Deleting the system restore points makes you not having the nasty stuff in them anymore if there is. But it's always handy to have a point to be able to return to just in case you need or are going to do new things like using unknown scanners etc, so that's why i really like you to make that restore point before using the other scanners.

Hope your AVG scan will show up clean with that, fingers crossed.

 

Ok I have done this thanks... I am scanning with AVG right now. But it never picks it up on the regular scan. When it picks it up is when the pc goes idle then it pops up this pop up saying it is there. Here on this page there is a screen shot of what I get. Its the very same thing. https://www.wilderssecurity.com/showthread.php?t=33568 maybe that will help some too.

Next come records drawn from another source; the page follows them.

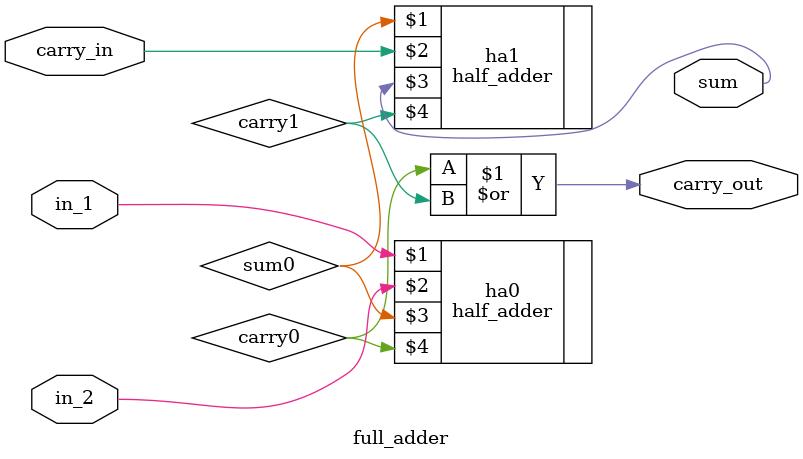
<source format=v>
/* full adder using structural modelling (2 half adders) */

`include "half_adder.v"

module full_adder(input in_1, input in_2, input carry_in, output carry_out, output sum); 
    wire carry0,sum0,carry1;
    half_adder ha0(in_1,in_2,sum0,carry0), ha1(sum0,carry_in,sum,carry1);
    or or_carry(carry_out,carry0,carry1);
endmodule
</source>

Thanks for all your help so far. I will now let my pc go idle and see if I get that pop up.

 

I have a feeling it's gone now.
From looking at the screenshot, looks like it was in a restore point.

I hope it is gone

 

well I did the AVG scan and it did not come up with anything I am gonna let the pc go idle and see what happens I will let you all know when and if anything happens...thank you so so much all of you for your patience and help.

 

Thanks again...so far so good...it seems to have fixed the problem. I will let you know for sure in a couple days...thanks again...*HUGS*

 

You're welcome! If it was in a system restore point just like in the screenshot of the other user then it should be gone with that deleting of older restore points. Hope you didn't forget to enable system restore again and create a new restore point manually.

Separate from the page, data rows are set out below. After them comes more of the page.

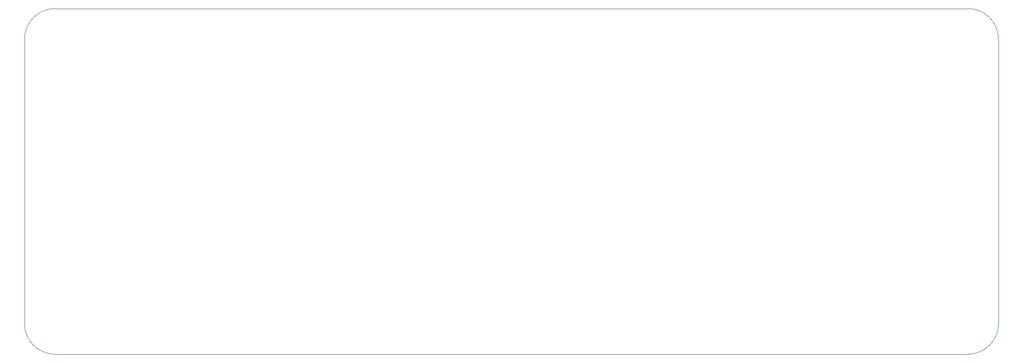
<source format=gbr>
%TF.GenerationSoftware,KiCad,Pcbnew,(5.1.6)-1*%
%TF.CreationDate,2020-09-17T14:23:21+02:00*%
%TF.ProjectId,USB_PD_PSU,5553425f-5044-45f5-9053-552e6b696361,rev?*%
%TF.SameCoordinates,Original*%
%TF.FileFunction,Profile,NP*%
%FSLAX46Y46*%
G04 Gerber Fmt 4.6, Leading zero omitted, Abs format (unit mm)*
G04 Created by KiCad (PCBNEW (5.1.6)-1) date 2020-09-17 14:23:21*
%MOMM*%
%LPD*%
G01*
G04 APERTURE LIST*
%TA.AperFunction,Profile*%
%ADD10C,0.050000*%
%TD*%
G04 APERTURE END LIST*
D10*
X194056000Y-88646000D02*
G75*
G02*
X188976000Y-93726000I-5080000J0D01*
G01*
X188976000Y-36322000D02*
G75*
G02*
X194056000Y-41402000I0J-5080000D01*
G01*
X32512000Y-41402000D02*
G75*
G02*
X37592000Y-36322000I5080000J0D01*
G01*
X37592000Y-93726000D02*
G75*
G02*
X32512000Y-88646000I0J5080000D01*
G01*
X188976000Y-36322000D02*
X37592000Y-36322000D01*
X194056000Y-88646000D02*
X194056000Y-41402000D01*
X37592000Y-93726000D02*
X188976000Y-93726000D01*
X32512000Y-41402000D02*
X32512000Y-88646000D01*
M02*

</source>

Hope you'll hear soon about those huge datastreams if you submitted them.
And an extra scan with SpybotS&D and Ad-aware (update those also each time before the scan) to look for more possible nasty spyware and adware stuff.

You said when the system goes idle, so when the screensaver normally would start. If you rightclick in an empty space on you desktop to look at it's proterties and where you can change desktop settings, screensavers, etc you can look in the screensavers if you see anything new / unknown, a file you don't recognise, etc although i don't really expect anything there anymore.